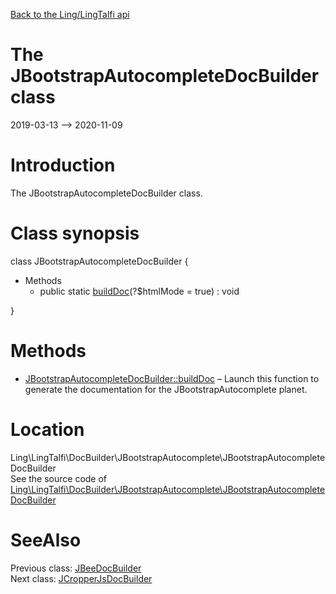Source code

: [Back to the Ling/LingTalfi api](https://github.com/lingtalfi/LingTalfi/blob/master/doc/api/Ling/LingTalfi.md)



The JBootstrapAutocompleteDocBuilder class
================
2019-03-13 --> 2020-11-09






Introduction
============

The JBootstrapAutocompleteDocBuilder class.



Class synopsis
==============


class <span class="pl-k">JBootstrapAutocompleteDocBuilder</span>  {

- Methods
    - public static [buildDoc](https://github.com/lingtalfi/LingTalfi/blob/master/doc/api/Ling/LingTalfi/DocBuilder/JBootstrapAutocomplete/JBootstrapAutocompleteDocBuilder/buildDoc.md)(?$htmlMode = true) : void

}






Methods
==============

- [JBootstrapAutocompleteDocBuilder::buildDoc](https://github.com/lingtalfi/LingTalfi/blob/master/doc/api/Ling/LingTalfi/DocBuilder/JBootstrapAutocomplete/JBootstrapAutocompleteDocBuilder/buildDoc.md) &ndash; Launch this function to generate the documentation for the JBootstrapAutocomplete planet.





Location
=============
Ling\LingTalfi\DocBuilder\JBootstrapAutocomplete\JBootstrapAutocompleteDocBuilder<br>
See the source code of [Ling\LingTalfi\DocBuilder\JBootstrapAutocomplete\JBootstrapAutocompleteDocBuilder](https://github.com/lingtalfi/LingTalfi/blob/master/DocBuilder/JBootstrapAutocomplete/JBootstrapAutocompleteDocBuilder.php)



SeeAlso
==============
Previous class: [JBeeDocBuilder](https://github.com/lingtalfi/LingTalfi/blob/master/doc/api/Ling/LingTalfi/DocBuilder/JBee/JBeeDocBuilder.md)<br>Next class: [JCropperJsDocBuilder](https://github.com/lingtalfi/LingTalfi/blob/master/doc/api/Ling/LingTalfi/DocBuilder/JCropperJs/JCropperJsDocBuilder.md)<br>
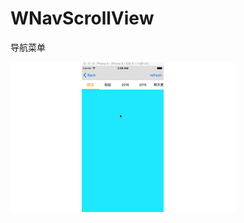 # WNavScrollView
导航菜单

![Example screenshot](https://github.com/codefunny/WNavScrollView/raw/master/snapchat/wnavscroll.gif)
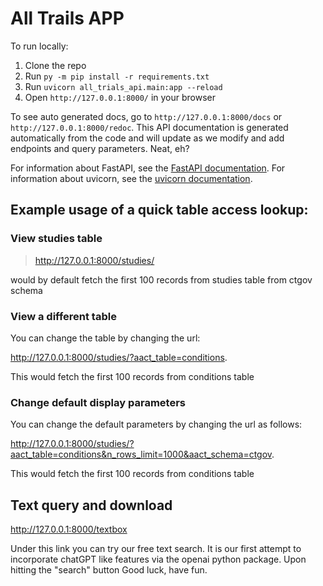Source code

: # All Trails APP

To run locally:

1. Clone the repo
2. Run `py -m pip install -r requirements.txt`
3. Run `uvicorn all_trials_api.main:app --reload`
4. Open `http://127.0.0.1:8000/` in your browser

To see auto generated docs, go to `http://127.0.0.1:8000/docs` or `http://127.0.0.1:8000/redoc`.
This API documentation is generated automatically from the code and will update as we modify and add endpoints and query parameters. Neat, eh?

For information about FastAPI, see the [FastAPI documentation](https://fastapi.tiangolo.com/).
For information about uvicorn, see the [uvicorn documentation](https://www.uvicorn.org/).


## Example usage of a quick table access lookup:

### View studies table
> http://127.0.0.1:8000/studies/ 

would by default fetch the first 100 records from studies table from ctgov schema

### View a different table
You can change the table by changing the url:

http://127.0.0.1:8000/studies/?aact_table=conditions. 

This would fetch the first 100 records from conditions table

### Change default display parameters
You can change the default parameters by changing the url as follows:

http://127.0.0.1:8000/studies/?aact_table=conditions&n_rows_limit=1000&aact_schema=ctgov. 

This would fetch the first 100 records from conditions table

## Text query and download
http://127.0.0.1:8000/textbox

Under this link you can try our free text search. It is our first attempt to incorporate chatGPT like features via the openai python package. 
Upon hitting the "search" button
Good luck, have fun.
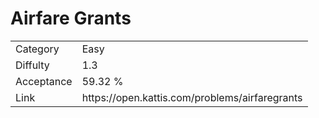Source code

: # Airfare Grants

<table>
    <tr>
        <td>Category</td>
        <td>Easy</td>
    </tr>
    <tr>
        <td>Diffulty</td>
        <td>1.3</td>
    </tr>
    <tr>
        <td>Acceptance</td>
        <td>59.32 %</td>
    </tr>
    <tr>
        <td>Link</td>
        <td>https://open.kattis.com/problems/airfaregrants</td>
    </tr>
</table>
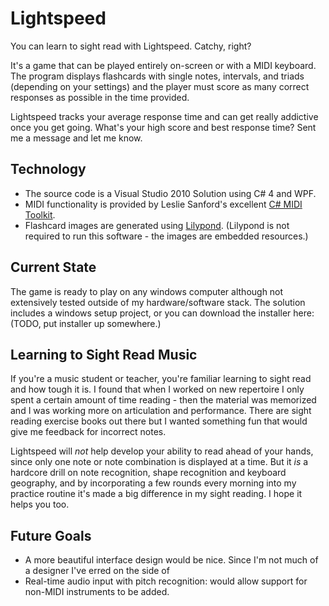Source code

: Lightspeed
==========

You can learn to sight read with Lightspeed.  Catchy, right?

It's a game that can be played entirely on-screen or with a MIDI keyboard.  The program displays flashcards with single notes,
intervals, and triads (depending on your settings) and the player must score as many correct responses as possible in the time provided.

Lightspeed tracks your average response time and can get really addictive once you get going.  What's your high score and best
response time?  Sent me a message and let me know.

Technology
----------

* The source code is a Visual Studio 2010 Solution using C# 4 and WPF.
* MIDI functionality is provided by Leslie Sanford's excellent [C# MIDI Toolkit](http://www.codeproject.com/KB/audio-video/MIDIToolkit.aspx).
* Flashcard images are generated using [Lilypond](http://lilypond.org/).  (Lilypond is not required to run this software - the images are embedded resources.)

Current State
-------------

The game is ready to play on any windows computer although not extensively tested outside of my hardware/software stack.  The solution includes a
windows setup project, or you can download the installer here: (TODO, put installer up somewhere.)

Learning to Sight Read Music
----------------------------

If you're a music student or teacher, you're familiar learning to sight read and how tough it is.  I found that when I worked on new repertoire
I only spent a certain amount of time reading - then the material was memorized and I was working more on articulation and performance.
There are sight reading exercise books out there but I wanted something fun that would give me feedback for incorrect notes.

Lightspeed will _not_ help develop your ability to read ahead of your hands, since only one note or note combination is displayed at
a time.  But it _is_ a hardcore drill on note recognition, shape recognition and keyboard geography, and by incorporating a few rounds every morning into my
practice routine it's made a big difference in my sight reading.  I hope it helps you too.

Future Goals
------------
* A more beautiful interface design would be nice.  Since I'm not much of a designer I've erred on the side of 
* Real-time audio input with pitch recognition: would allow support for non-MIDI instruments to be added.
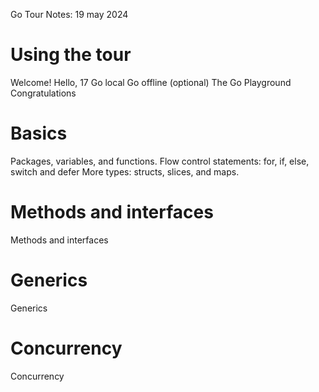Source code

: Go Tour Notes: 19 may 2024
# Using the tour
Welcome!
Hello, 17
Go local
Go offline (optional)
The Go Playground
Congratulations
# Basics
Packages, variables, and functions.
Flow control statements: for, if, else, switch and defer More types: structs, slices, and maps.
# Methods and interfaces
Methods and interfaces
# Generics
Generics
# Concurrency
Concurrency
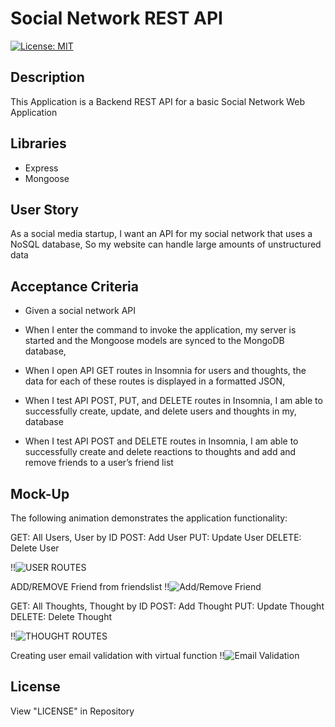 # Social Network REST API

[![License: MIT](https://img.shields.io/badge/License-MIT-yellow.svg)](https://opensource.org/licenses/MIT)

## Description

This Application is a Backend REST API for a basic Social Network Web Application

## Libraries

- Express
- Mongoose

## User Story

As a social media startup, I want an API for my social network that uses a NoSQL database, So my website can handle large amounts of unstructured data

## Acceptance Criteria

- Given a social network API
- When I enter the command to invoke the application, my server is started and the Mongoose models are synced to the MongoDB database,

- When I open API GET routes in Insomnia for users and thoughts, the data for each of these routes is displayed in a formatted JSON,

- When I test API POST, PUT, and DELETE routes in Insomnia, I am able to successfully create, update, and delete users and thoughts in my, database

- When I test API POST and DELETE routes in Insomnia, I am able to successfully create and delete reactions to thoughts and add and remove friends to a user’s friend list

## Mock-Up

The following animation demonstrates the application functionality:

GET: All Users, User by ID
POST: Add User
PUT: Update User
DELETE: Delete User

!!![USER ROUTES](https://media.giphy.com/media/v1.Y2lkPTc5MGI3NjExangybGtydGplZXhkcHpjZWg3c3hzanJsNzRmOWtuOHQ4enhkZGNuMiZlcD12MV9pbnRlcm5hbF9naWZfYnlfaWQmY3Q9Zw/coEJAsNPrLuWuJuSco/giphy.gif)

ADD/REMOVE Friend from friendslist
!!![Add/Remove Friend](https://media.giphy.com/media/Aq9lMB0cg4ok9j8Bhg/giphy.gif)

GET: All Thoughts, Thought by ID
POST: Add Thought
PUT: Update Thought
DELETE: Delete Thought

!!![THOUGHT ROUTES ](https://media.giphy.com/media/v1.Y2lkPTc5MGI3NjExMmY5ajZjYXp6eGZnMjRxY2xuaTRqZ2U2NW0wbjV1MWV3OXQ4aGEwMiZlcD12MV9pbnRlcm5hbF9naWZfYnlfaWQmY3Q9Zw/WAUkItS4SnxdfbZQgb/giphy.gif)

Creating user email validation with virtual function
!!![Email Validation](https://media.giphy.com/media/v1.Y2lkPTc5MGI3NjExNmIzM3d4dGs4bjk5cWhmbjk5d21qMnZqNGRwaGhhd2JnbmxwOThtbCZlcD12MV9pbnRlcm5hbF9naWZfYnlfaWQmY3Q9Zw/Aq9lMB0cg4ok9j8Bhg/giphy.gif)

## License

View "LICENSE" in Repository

INSTRUCTIONS FOR THE TASK: Say how many lines in the data above contain the string "provided", and give no other output.

OUTPUT BELOW: 2